Aizhana enjoyed watching the tsar wriggle under her revelation. She had been so young when she'd met him and so enthralled by his confidence and charm. Naively, she had believed his sweet words and allowed him to seduce her. She could still feel the sharp sting of betrayal when he left, not more than a month after he first took her to bed.

She had been ruined three times by him then, and another time since. His first offense: he took her virginity and left her spoiled, damaged goods to any boy in her village. His second offense: he left her with child, an unwed mother in the barren land of the steppe. His third offense: bearing his child nearly killed her. And his fourth and most recent offense: he accepted his own son into the Game and all but sentenced him to death.

So yes, Aizhana savored the tsar's current horror and fear. She still meant to kill him, of course, although, like a wildcat, she wanted to play with her food first. If not for the Game, she might have satisfied herself with informing him of the existence of another son. But since the tsar had crossed her one too many times and endangered not only her own life but also Nikolai's, he would have to pay.

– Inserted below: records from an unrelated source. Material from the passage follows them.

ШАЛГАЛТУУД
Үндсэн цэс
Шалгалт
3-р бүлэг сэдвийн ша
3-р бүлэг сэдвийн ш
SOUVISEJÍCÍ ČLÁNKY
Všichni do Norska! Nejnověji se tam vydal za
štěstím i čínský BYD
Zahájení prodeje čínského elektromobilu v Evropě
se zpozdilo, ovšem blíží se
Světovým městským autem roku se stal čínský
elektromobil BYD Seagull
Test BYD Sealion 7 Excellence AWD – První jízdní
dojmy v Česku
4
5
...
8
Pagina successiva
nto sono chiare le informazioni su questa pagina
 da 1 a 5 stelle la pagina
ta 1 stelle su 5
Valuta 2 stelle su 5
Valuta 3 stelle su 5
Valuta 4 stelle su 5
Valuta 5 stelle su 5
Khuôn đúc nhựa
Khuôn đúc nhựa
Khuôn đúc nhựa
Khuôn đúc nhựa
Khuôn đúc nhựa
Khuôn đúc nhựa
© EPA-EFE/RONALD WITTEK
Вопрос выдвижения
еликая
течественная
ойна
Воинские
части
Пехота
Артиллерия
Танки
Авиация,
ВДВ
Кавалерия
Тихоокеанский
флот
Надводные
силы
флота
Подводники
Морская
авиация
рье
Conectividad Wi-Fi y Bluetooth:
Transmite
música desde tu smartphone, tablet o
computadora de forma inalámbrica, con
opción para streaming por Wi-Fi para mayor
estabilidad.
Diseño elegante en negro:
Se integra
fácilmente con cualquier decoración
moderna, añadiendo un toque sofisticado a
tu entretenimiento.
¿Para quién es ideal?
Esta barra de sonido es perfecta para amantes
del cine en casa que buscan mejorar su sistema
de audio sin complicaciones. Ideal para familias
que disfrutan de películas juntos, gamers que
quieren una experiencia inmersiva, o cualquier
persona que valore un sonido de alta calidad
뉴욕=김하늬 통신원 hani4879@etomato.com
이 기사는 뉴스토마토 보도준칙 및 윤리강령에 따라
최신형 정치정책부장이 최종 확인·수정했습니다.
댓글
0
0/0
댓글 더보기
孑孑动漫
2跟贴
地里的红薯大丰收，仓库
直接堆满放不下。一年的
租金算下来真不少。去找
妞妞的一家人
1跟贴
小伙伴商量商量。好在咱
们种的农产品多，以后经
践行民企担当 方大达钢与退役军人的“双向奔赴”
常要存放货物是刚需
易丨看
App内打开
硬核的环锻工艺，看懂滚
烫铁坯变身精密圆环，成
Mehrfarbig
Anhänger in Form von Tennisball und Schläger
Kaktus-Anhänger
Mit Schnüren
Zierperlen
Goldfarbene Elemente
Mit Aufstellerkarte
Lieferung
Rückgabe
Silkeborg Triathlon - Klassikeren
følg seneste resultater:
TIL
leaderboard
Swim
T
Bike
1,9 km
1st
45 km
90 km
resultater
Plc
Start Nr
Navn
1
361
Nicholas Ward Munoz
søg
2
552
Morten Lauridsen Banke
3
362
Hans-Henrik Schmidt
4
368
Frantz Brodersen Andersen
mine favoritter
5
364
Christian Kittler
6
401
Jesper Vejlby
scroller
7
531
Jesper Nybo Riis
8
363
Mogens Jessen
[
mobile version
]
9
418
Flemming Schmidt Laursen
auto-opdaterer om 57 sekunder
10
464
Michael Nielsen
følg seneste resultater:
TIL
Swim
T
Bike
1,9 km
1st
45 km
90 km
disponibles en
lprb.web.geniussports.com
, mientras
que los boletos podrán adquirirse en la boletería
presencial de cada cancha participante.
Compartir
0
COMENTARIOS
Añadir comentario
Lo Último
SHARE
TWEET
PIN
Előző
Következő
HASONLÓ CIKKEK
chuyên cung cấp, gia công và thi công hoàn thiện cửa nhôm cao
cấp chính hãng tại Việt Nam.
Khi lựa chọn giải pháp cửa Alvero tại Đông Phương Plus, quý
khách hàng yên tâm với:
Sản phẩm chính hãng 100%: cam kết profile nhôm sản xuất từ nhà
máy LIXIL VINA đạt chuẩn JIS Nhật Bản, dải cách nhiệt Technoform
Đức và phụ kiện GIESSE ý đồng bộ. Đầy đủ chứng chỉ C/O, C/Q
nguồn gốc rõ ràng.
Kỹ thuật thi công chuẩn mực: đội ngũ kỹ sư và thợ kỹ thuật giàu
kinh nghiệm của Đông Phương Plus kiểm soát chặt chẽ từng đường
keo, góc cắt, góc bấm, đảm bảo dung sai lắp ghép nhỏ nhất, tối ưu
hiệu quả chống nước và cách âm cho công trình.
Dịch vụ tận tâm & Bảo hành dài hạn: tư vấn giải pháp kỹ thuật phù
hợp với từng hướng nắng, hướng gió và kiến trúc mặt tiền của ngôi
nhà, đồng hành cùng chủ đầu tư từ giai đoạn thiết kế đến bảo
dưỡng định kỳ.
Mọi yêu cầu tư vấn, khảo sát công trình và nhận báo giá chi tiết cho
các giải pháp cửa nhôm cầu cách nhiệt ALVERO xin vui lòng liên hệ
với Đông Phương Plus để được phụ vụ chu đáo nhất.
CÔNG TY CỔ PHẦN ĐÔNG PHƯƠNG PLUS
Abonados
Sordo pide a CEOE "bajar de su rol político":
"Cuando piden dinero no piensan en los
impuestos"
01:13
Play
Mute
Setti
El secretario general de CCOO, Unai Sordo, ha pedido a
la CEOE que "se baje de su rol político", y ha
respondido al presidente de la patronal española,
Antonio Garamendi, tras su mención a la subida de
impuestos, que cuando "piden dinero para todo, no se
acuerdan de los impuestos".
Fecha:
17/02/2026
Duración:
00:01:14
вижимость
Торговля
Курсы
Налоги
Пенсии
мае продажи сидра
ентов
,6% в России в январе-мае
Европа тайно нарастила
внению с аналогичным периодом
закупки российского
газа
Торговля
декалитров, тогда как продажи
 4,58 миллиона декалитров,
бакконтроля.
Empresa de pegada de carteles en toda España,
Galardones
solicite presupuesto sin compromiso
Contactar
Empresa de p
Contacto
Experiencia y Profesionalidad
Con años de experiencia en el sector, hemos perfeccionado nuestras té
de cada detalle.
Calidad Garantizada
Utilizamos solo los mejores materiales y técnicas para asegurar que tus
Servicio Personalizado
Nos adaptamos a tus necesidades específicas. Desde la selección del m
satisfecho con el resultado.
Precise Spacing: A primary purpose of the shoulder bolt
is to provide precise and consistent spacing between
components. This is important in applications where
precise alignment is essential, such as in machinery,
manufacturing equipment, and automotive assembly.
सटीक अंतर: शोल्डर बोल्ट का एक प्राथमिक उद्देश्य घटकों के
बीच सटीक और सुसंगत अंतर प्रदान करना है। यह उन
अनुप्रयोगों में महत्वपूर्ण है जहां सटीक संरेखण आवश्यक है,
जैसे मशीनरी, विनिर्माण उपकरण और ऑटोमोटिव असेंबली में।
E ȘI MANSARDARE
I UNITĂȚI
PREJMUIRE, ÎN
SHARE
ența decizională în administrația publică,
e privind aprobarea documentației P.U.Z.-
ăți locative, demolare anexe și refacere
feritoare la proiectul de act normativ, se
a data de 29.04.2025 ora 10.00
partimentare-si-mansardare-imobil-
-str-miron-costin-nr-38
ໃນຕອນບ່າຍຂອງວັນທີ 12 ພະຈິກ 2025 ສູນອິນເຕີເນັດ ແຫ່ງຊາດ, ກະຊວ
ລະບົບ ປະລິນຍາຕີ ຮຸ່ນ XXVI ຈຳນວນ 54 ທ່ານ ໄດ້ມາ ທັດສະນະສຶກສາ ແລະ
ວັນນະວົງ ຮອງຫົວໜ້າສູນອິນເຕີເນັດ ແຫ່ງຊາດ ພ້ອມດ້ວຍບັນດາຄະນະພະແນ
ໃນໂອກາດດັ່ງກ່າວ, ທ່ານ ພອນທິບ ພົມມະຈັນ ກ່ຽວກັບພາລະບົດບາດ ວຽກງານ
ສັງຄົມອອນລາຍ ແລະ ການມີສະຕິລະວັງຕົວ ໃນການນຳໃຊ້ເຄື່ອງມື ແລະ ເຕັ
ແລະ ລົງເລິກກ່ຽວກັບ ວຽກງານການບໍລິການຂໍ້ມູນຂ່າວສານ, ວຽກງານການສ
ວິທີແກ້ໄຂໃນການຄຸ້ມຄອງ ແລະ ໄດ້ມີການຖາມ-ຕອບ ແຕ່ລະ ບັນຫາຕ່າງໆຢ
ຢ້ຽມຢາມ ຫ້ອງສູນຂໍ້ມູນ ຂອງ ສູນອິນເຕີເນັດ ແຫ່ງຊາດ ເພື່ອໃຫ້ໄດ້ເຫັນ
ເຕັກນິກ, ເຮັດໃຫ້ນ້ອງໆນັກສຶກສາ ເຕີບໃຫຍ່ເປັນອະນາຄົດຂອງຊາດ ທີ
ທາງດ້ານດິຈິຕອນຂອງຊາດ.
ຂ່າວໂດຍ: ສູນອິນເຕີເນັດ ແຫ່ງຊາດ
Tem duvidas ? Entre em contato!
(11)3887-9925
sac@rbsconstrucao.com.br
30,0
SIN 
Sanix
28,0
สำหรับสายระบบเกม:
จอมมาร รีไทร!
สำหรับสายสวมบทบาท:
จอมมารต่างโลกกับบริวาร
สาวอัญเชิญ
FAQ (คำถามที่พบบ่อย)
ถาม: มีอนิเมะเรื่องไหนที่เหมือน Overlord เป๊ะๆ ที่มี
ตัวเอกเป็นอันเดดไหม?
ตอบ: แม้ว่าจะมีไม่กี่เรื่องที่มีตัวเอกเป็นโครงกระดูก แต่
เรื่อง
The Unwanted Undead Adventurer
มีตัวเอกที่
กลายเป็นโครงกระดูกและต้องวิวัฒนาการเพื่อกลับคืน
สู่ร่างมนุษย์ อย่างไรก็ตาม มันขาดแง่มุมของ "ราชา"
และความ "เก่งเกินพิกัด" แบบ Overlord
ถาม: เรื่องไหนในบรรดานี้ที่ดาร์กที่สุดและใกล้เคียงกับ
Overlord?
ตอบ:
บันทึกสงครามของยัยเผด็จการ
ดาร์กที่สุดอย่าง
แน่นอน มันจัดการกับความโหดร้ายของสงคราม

The tsar ceased his attempt to escape from the tent. What was he thinking, anyway? There was no way he could run from her. He sagged onto the edge of his bed. "Nikolai Karimov is your son?" he asked.

"Yours, as well."

"Mine . . ."

"He does not yet know. But I shall tell him soon."

"He is the tsesarevich's best friend."

Aizhana clapped derisively and gave the tsar a wry, rotten smile. "Bravo, Alexander. You watched one of your sons grow up but did not even recognize the other when he was right there beside your chosen one. What a remarkable father you are."

"It's not my fault." He buried his head in his hands. "I could not have known."

"No, of course not. You were too busy bedding other women to keep track of the consequences."

"Is that what this is? A lover's revenge?"

Aizhana stalked closer to him. "Oh, no. It is so much more than that." She sat next to him on the bed-it was so similar to the bed on which she had lain with him, once upon a time-and placed her hands on either side of his face. He gagged at her breath.

She laughed and blew more of the rank air in his face, then smashed her lips against his. She forced her black tongue into his mouth, curling it and transferring the disease that flourished inside her into him. The tsar struggled but was no match for her, for she had imbibed the energy of the half-dozen guards she had slaughtered outside his tent. She quivered in joy at forcing the prolonged kiss upon him. What an ironic end to a courtship that had also begun with a lingering kiss.

One of Aizhana's teeth broke off, so violently did she press herself against him. When she pulled back, the tooth tumbled from between their lips down to the floor.

The tsar stared at it in horror.

"Thank you, Alexander. That was the good-bye kiss I never had."